Ever heard of the term transpiration? This is the process by which moisture evaporates and leaves a plant’s leaves and stem. As you would expect, this moisture will be incorporated around the air in your home, thus adding some much-needed humidity all over.
A dry room can make it impossible for your houseplants to thrive; so remember to water them regularly to continue enjoying this homemade humidifier.
2. Leave Your Bathroom Door Open When Showering
This is one of the most efficient and inexpensive ways of humidifying your home. Think about it. You take one or two showers every single day anyway, why not take advantage of the hot, steaming water?
Whenever you take a shower, leaving your door wide open will ensure all the moisture and steam rise up and spread all around your home. Hot water is much easier to espouse and circulate in the air than cold water.

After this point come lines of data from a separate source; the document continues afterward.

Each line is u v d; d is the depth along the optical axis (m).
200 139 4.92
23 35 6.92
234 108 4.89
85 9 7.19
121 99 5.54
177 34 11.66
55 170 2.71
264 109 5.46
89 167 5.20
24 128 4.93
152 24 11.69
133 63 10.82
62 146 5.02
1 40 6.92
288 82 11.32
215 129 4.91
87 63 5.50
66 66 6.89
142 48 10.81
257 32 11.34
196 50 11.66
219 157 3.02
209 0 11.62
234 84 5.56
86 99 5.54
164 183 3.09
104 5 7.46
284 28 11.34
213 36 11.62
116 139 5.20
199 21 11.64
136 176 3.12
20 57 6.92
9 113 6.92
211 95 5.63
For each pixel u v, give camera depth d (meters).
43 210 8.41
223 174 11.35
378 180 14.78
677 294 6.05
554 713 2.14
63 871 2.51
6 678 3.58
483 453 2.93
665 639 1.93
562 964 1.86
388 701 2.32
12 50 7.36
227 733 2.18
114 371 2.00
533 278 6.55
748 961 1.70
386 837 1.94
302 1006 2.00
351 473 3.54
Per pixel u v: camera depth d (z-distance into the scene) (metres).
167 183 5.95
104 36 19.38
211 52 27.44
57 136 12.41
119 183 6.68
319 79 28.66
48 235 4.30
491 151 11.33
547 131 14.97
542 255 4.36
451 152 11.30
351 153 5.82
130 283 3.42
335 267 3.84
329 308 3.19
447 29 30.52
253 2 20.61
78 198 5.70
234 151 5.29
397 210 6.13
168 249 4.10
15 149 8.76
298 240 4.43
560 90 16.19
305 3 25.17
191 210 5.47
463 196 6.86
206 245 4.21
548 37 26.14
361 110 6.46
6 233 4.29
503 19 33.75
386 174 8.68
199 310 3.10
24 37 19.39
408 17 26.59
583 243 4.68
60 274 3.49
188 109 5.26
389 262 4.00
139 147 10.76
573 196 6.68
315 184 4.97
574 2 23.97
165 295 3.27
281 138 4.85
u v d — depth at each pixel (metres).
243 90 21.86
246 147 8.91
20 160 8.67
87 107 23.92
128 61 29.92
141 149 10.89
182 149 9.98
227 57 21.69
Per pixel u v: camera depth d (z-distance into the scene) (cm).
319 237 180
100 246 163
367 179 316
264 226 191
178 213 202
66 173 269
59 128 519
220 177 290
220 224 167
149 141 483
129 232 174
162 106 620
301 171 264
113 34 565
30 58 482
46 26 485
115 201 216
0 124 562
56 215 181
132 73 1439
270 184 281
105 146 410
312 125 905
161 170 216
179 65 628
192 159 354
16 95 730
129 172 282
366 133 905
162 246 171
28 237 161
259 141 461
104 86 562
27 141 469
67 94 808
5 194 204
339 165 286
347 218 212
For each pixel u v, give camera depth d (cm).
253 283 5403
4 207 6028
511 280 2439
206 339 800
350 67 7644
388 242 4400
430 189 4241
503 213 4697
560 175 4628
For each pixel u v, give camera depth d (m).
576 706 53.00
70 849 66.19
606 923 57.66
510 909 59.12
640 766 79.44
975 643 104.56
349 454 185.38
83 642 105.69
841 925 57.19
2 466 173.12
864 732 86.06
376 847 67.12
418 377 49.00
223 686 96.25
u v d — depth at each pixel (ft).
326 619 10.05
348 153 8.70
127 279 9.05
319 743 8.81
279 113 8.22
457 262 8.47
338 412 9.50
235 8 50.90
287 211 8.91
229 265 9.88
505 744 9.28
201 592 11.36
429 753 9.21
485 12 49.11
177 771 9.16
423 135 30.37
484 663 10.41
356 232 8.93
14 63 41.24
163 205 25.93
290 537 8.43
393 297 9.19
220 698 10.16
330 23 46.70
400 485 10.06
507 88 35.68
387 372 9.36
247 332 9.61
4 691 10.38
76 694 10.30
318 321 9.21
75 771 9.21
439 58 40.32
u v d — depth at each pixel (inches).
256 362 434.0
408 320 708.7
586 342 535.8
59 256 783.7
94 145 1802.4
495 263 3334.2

So make sure you open those doors wide, but keep a lookout in case someone is passing through. Wouldn’t want you to be literally caught pants down in the name of a little humidity now, would we?
3. Clothes Rack
Instead of tossing all your laundry in the dryer after washing, there is a way that you could kill two birds with one humid inducing stone. By using a clothes drying rack in any part of your home, you not only help save precious energy but also add a ton of humidity in your home.
However, keep in mind that this method will take a bit longer than others, but once the moisture begins circulating, your home will be more humid than it has ever been.
4. Spray Some Water On Your Curtains
I’m sure you’re all familiar with the different types of spray bottles used for cleaning. The most common mistake that people make is to throw them away immediately after they go empty. What you need to do is clean them thoroughly and use them to douse your curtains until they get damp.
By letting them dry out slowly at room temperature, you get a convenient source of humidity for your home. The great news is that this method can be applied to any room in your house.
5. The Sponge Humidifier
Here’s another all-time favourite that is both super cheap and very easy to make. In this technique, all you need are a few sponges that can be placed strategically in any room according to your needs. This sponge will act as a moisture releasing tool until the water runs out.
To successfully nail this method, simply place a wet sponge in a perforated paper bag and wait for the magic to happen. Of course, this approach works best for small rooms and spaces, but you can always add more sponges to the setup if you have a bigger space to work with.